Parmi eux, Julien Coupat et son amie Yildune Lévy. Julien est présenté par la sous-direction antiterroriste (SDAT) comme étant « le leader charismatique et idéologue… d’une structure clandestine anarcho-autonome… se livrant à des opérations de déstabilisation de l’Etat par des actions violentes menées au cours de manifestations se tenant en marge de chacun des grands événements politiques ainsi que par des actions de sabotage des infrastructures de transport. »
Pas de preuves
Les policiers font référence à un pamphlet intitulé « L’insurrection qui vient » signé par un Comité invisible et publié aux éditions La Fabrique. L’auteur, selon la police, serait Julien Coupat.
Mais est-il l’auteur de l’un ou l’autre des sabotages ? Rien, absolument rien ne permet de l’affirmer. Car, durant la nuit du 7 au 8 novembre 2008, Julien Coupat est filoché par la police. Il est suivi depuis plusieurs mois déjà.
Or, cette nuit-là, Julien et Yildune se rendent en Seine et Marne. Leur voiture, une Mercédès, s’arrête même sous un pont, à Dhuisy, au-dessus duquel passe la ligne TGV où l’on retrouvera l’un des quatre crochets.
Comment le sait-on ? Parce qu’une vingtaine de policiers sont là. Ils surveillent Julien Coupat, ils notent ses faits et gestes. A la minute près. C’est écrit dans le fameux PV D104 de la SDAT qui sert de socle à toute la procédure. Si l’on en croit les enquêteurs qui sont sur le terrain cette nuit-là, Julien Coupat se rend sur l’emprise de la SNCF.
C’est étonnant car les policiers ne font pas de flagrant délit. Ils n’interpellent pas « un dangereux malfaiteur ». Ils ne prennent pas de photo, pas de vidéo.

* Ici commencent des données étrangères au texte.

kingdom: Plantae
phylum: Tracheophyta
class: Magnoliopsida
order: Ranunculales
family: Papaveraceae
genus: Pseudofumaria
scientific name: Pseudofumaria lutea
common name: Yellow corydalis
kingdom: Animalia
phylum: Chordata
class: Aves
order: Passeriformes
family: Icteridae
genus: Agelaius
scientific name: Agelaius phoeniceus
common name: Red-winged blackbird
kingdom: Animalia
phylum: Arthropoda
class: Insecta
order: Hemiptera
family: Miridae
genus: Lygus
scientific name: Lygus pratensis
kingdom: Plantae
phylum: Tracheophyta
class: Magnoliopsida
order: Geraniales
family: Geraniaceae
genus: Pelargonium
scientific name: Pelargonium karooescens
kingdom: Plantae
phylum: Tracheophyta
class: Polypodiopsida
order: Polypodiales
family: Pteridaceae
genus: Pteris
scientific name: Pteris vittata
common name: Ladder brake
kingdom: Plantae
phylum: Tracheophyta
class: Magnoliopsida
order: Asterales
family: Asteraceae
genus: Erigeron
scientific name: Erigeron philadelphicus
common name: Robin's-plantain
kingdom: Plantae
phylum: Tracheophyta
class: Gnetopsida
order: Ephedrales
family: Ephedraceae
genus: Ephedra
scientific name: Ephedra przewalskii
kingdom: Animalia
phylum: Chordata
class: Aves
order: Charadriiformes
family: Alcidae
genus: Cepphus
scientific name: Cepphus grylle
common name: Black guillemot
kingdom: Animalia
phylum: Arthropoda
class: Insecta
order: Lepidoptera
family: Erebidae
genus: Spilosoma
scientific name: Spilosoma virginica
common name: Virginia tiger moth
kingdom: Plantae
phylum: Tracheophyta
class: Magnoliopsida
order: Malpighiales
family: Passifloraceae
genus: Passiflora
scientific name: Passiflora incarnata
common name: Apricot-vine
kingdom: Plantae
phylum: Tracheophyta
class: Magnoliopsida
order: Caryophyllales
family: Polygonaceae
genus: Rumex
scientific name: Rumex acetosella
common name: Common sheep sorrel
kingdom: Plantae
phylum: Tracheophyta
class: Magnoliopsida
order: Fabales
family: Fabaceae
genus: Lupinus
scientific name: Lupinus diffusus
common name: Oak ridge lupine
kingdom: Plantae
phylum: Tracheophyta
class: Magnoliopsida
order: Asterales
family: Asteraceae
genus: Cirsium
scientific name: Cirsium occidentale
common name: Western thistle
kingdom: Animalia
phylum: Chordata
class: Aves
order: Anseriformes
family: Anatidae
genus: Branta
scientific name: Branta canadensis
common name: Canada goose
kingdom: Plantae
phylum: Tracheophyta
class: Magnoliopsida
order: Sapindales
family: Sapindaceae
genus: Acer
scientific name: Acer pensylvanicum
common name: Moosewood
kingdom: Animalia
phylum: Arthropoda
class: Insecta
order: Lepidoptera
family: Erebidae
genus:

On apprendra plus tard que ce PV a été truqué. On peut se demander si le crochet accusateur n’a pas été placé avant ou après le passage de Julien Coupat et Yildune Lévy sur les lieux.
Dossier truqué
Mais ce n’est pas la seule anomalie de cette enquête. Par quel miracle deux photos de crochets métalliques prises à Vigny (Moselle) où un premier sabotage a été constaté le 26 octobre 2008, soit quinze jours plus tôt, se retrouvent-elles dans le dossier de Passilly, dans l’Yonne ? Comment y sont-elles allées ?
On peut se demander aussi pourquoi, les enregistrements téléphoniques passés durant la nuit du 7 au 8 novembre 2008, ont brusquement disparu du siège de la police ferroviaire qui dépend de la SNCF ?
Les anomalies sont encore nombreuses comme ce témoignage « forcé » d’un berger qui accusera les suspects avant de se rétracter.
En huit d’années d’enquête, aucun élément matériel n’a permis de confondre l’un ou l’autre des prévenus dans le sabotage des lignes TGV le 8 novembre 2008.
En réalité, c’est l’enquête de police qui semble avoir été sabotée.